Como distinguir as coisas em volta, para poder manifestar um desejo de voltar à infância, recuperar uma lembrança, dizer que algo tem cheiro de tal fruta, lembrar uma praia da terra de nascimento com seus graciosos pássaros pernaltas, lugar até há pouco inesquecível e tão presente, mas agora tão afastado, tão impreciso, tão distante? Não será suficiente apontar, porque, a ser assim, teria de estar nas pontas dos dedos todo o universo, amontoado dentro desse quarto desconhecido que perturba a mente, a alma, o coração. Essas paredes têm nome? Não é possível que não estejam aí de verdade, sejam só uma ilusão, não tenham nome. Tudo tem. Tem? Se tiver, se por acaso o nome aparecer quando solicitado, será apenas para aumentar a angústia, porque logo vai desaparecer por trás de um muro branco e opaco.
Quem são esses que passam mudos e sérios sem dizer os próprios nomes? Por que não param e se apresentam? De onde vêm? Irão para suas belas casas em seus automóveis velozes? Estarão com tanta pressa assim, ou também esqueceram de si e do mundo? Por que não comemoram mais os aniversários, batizados, noivados, casamentos, nada, de uns tempos para cá? Esqueceram dessas festas tão luminosas? Ou elas se fazem agora escondidas, não se pode mais vê-las, participar delas? Onde estão os convites?
O que é feito das crianças que ainda há pouco estavam correndo por aqui? Vai ver, alguma levou uma queda e está chorando no colo da mãe. E a criança que acabou de nascer, já colocaram um nome nela? Qual será? Há nomes muito bonitos! De homens e de mulheres. Qual escolheram? Quem será o padrinho?

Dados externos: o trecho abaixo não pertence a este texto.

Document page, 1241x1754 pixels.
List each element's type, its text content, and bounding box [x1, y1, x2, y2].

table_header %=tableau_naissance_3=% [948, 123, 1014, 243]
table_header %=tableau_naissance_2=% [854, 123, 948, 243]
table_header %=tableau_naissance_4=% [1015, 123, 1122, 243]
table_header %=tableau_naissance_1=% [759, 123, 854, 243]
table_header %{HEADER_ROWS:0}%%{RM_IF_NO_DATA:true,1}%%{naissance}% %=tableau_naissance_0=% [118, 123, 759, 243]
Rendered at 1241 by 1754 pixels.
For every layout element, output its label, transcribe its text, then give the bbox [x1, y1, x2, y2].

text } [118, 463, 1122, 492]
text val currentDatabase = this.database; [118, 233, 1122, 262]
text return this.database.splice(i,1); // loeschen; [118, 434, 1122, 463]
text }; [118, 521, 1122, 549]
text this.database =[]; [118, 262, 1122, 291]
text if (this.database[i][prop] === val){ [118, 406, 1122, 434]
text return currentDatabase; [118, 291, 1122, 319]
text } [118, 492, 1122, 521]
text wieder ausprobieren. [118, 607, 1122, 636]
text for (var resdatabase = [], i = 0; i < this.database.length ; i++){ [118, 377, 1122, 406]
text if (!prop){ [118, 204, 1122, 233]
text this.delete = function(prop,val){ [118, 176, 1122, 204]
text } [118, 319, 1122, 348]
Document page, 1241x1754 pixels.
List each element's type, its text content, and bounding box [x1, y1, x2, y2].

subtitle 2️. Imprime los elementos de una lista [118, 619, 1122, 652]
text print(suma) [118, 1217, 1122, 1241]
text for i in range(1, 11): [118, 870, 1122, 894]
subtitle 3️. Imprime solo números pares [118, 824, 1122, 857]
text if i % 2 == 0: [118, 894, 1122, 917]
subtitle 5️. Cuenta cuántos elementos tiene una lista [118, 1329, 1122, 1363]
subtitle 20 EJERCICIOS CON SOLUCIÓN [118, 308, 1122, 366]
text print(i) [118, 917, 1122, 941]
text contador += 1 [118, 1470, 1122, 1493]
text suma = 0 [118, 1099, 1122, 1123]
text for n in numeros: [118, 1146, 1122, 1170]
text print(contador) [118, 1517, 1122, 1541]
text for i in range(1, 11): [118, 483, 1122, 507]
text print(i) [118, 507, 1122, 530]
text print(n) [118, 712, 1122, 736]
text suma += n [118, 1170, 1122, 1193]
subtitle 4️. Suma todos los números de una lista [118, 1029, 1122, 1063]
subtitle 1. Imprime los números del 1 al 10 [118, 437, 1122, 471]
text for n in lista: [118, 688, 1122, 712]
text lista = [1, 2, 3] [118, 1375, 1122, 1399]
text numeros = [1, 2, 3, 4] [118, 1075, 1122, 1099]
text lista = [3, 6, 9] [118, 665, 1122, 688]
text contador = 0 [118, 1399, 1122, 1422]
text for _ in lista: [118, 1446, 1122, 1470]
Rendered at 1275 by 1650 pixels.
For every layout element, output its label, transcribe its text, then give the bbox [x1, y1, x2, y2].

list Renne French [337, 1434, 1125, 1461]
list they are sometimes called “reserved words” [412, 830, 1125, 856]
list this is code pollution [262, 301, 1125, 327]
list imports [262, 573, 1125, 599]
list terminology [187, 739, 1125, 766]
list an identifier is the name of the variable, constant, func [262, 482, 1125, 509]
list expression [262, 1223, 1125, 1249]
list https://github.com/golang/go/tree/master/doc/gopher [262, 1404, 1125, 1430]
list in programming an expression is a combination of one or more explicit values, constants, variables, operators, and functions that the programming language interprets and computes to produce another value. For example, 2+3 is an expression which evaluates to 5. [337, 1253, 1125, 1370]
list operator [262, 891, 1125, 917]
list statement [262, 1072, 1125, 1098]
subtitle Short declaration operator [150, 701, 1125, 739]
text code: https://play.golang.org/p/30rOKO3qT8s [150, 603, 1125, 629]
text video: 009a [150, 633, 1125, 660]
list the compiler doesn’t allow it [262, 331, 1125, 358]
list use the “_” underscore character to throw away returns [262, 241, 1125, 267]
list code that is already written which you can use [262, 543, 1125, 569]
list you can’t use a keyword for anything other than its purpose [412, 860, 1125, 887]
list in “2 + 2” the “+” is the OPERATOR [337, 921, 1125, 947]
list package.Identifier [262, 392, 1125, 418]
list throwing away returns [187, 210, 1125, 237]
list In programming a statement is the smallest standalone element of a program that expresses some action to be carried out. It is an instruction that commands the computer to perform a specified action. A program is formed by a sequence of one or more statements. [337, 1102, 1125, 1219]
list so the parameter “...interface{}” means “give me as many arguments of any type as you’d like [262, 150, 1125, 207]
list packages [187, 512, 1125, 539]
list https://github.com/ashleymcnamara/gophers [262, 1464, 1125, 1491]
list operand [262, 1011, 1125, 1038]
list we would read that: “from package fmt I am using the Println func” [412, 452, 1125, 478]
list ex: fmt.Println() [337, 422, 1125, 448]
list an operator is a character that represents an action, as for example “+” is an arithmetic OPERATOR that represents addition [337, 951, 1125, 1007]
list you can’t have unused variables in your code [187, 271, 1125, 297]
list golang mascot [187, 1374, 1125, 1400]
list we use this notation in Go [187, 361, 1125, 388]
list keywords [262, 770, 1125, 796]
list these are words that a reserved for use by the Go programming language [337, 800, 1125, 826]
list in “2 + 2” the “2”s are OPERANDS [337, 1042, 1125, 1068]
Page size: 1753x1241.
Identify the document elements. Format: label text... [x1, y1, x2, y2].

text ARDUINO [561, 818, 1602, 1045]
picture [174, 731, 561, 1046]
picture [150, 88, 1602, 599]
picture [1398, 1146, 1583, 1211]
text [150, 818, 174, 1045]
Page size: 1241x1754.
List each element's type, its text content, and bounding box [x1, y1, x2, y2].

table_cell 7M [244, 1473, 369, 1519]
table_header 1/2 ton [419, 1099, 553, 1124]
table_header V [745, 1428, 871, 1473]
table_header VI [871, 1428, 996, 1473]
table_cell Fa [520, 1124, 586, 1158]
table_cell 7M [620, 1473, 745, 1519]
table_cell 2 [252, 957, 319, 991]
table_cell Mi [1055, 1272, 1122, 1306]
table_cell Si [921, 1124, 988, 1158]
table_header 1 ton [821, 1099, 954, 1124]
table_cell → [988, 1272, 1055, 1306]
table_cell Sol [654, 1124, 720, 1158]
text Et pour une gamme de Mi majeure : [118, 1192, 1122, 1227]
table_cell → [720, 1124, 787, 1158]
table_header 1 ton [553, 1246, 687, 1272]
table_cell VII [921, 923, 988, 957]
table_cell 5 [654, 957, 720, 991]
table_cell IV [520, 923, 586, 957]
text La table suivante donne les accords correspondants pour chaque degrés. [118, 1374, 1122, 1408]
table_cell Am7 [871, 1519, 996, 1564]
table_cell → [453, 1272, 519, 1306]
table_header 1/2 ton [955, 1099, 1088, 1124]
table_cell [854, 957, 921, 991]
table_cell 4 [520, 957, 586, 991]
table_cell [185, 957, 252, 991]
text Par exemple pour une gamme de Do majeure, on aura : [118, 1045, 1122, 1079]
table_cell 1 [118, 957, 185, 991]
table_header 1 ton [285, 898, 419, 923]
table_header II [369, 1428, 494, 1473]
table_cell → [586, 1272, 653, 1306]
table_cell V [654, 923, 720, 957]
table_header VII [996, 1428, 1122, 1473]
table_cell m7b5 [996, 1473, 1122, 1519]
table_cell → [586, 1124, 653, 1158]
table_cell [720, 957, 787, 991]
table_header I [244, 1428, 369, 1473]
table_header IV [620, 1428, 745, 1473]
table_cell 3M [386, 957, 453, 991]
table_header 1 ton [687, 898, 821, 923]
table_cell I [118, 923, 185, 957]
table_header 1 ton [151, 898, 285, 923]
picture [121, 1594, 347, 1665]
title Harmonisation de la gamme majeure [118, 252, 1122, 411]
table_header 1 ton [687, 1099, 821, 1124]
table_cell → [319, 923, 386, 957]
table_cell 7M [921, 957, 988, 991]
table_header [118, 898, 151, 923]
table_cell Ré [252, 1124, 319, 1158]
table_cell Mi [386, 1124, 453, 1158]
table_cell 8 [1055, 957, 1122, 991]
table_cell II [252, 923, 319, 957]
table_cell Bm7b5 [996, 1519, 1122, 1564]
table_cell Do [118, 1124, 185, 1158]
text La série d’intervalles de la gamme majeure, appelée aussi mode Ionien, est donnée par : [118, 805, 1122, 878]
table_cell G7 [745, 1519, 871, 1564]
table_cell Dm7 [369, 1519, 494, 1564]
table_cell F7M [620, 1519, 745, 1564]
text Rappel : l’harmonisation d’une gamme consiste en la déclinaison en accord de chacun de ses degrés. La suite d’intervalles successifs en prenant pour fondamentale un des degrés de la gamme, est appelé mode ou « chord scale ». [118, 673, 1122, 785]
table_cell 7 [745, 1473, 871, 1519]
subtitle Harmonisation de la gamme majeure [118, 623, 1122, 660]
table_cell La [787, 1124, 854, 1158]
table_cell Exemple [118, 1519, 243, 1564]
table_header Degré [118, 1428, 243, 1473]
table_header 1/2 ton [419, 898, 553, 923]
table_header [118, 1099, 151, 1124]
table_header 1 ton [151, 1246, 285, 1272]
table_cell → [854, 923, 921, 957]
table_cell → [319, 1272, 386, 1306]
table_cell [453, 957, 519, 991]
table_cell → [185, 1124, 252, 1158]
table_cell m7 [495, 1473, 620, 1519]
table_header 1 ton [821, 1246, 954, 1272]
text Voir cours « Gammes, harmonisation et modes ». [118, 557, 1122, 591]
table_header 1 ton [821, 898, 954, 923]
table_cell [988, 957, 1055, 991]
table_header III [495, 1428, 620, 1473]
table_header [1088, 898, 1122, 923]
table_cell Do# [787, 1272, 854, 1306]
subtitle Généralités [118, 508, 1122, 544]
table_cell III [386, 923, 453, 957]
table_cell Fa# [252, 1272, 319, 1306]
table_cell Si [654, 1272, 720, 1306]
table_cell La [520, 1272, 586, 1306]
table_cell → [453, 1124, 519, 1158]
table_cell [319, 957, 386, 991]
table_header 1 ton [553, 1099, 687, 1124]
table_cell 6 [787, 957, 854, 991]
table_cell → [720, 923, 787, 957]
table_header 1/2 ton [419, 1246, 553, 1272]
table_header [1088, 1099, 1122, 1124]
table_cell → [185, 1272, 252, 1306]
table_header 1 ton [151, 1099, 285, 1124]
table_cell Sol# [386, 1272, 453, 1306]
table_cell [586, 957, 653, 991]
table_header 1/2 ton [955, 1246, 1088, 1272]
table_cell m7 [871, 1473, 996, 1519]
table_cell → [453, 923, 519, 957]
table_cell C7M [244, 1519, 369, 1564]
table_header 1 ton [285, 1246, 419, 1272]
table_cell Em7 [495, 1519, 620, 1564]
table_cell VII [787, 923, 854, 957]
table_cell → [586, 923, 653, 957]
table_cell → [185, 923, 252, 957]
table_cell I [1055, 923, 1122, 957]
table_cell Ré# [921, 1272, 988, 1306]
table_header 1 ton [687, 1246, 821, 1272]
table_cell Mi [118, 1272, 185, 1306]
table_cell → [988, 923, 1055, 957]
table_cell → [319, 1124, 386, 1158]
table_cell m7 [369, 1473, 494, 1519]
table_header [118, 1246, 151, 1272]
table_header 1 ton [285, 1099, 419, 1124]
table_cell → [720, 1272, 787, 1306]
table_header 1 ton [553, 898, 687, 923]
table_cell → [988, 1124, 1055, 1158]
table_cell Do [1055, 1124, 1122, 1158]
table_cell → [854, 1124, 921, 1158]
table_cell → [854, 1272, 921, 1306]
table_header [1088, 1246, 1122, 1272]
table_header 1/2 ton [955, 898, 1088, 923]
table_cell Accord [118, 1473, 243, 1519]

Deve ser esse espesso e fundo sono. Ele faz esquecer dos nomes. Não é ainda o sono definitivo. Esse faz esquecerem das pessoas, embora nos cemitérios se diga que a saudade é eterna. É o sono dos muitos anos de vida. Será, então, fadiga de viver? Ou foi não viver bastante para si o que cansou, cansa e faz esquecer? Como saber disso e de tudo o mais?
Agora mesmo, bem aí perto, alguém chama novamente um nome desconhecido. De quem será?